City moves to market new liquor licenses
The Minot City Council is moving forward with plans to sell four additional liquor licenses that are available based on the city’s population growth. The city currently has 28 retail liquor licenses in operation. That number would go to 32.
The council was divided on whether to sell the licenses or set up a committee to study the process, which could be impacted by other changes the council might want to make in the city’s liquor ordinances.
For instance, council member Stephan Podrygula questioned the rationale for arbitrarily limiting the number of liquor licenses based on population, rather than letting the free market reign.
“We don’t limit the number of muffler shops or psychologists’ offices or whatever. Why do we limit the number of liquor establishments?” he said.
Mayor Shaun Sipma said current license holders paid to obtain those licenses and hold them as part of their investments in their businesses. Eliminating limits would devalue those investments.
The five license transfers that occurred since 2017 have ranged in price from $75,000 to $190,000, according to information from the city.

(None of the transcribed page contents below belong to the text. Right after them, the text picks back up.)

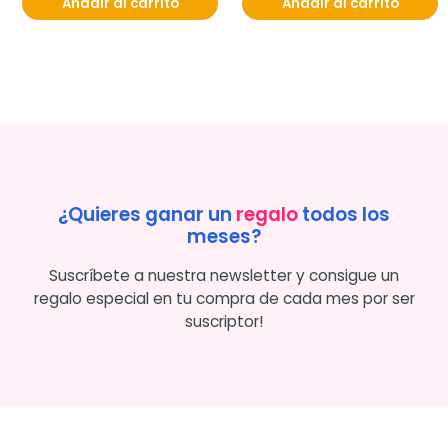
Añadir al carrito
Añadir al carrito
¿Quieres ganar un
regalo
todos los
meses?
Suscríbete a nuestra newsletter y consigue un
regalo especial en tu compra de cada mes por ser
suscriptor!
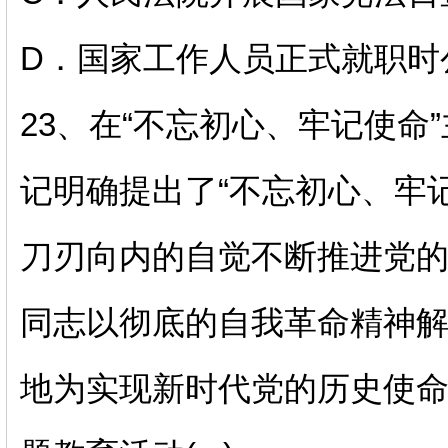
D．国家工作人员正式就职时
23、
在
“不忘初心、牢记使命
记明确提出了“不忘初心、牢
刀刃向内的自觉不断推进党的
同志以彻底的自我革命精神
地为实现新时代党的历史使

During discussion on liquor ordinance revisions in 2016, license holders suggested litigation would result if their property is devalued from the removal of restrictions, Sipma said.

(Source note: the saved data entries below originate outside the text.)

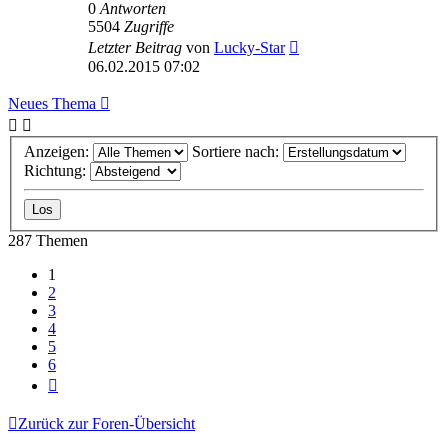
0
Antworten
5504
Zugriffe
Letzter Beitrag
von
Lucky-Star
06.02.2015 07:02
Neues Thema
Anzeigen:
Sortiere nach:
Richtung:
287 Themen
1
2
3
4
5
6
Nächste
Zurück zur Foren-Übersicht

Council member Carrie Evans called for a committee to study the issuance of the additional licenses and present the council with a recommendation. Council member Paul Pitner agreed a more thorough look into the process is needed, rather than simply continuing to do things as they have been done in the past.
Sipma said he prefers to move forward with the four licenses, knowing that buyer interest exists. Introducing four more licenses also dilutes the liquidity of existing licenses, creating more of an opportunity to eliminate a license cap at a future time, he said.
“I’m just not going to vote for something that is going to penalize 28 business owners in Minot that have invested serious dollars into their businesses,” council member Tom Ross said. “We’ve got four that we can approve and get out on the street today, and then if we want to change a liquor license or a liquor ordinance, let’s do that. But right now, I’m all for protecting the businesses that have already invested in the city of Minot.”
“The fact that we listen to the 28 retail liquor license holders,” Pitner said, “and we put their needs and desires and wants and benefit over the entire community is, to me, the crux of this issue.”
The motion to form a committee failed 3-4, with support from Evans, Pitner and Podrygula. The motion to move ahead with sale of the licenses then carried 4-3.